I Kant Reach

Personal

Posted on November 19, 2009 by Blake Leath

The philosopher Immanuel Kant (1724-1804) wrote about so many things...transcendental deduction, self-consciousness, transcendental synthesis, a priori concepts (knowing without experiencing), subjective deduction, thought itself, intuition, the transcendental unity of apperception, principles, the logic of illusion, appearance and reality, phenomena and noumena, pure reason and metaphysics, cosmology, theology, the soul, the categorical imperative, the antimony of freedom, the self, practical reason, autonomy of the will, morality, the role of law, beauty and design and taste, objectivity and contemplation, imagination and freedom, harmony, common sense, form, purpose, teleology, and the divine.

Humbling, no?  What did we do today?  Not this, I'm somewhat certain.

But arguably guiding his many pursuits was one overarching, prevailing framework: his sense of duty.  He utterly and completely devoted himself to a life of scholarship and lived, as we clearly see and know from any accounting of his life, within his head.

His eccentricities were many.  Roger Scruton, a Kantian scholar once wrote, "It is true that Kant's life was, if not mechanical, at least highly disciplined.  His manservant had instructions to wake him each morning at five and tolerate no malingering.  He would work until seven at his desk, dressed in nightcap and robe, changing back into these garments at once when he had returned from his morning lectures.  He remained in his study until one, when he took his single meal of the day, following it, irrespective of the weather, by a walk.  He took this exercise alone, from the eccentric conviction that conversation, since it causes a man to breathe through the mouth, should not take place in the open air.  He was averse to noise, twice changing lodging in order to avoid the sound of other people.  His aversion to music other than military marches was notorious, as was his total indifference to the visual arts -- he possessed only one engraving, a portrait of Rousseau, given to him by a friend."

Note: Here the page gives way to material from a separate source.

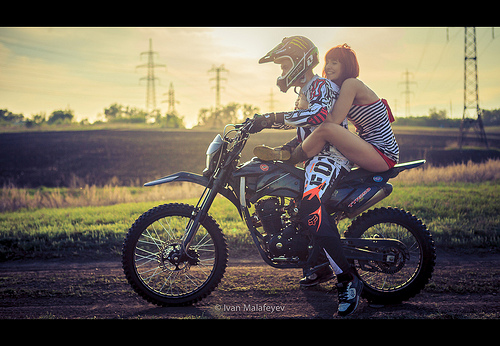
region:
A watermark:
[211, 299, 293, 318]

Ironically -- and most tragically -- Kant died senile.  Isn't that the way it always goes?  Our greatest gift, whether our mind, our physicality, or our relationships seem to be the final tax required to exit this world.  (Just look at NFL runningback Earl Campbell or pugilist Muhammad Ali...Campbell can barely walk and Ali can barely speak.  The strength, speed, and agility of the former and the sassy, quotable comebacks of the latter...gone.)

120 years after Kant's death, his grave was robbed and his sarcophagus left empty.

On the wall of the great castle overlooking the city of
Königsberg (Kant's hometown), a bronze tablet bears the words from the conclusion of one of his many great works, Critique of Practical Reason.  "Two things fill the heart with ever renewed and increasing awe and reverence, the more often and the more steadily we meditate upon them: the starry firmament above and the moral law within."

Indeed, it was likely the pull between Kant's sense of interior morality and external aspirations to fully explore and understand as many otherworldly nooks and crannies as possible that informed his existence, drove his curiousity, and defined his reach.

Despite his many shortcomings and the various clouds spanning the horizon of his life, we should all be so fortunate as to reach as wide, high, and deep.  And to do so while we are still able.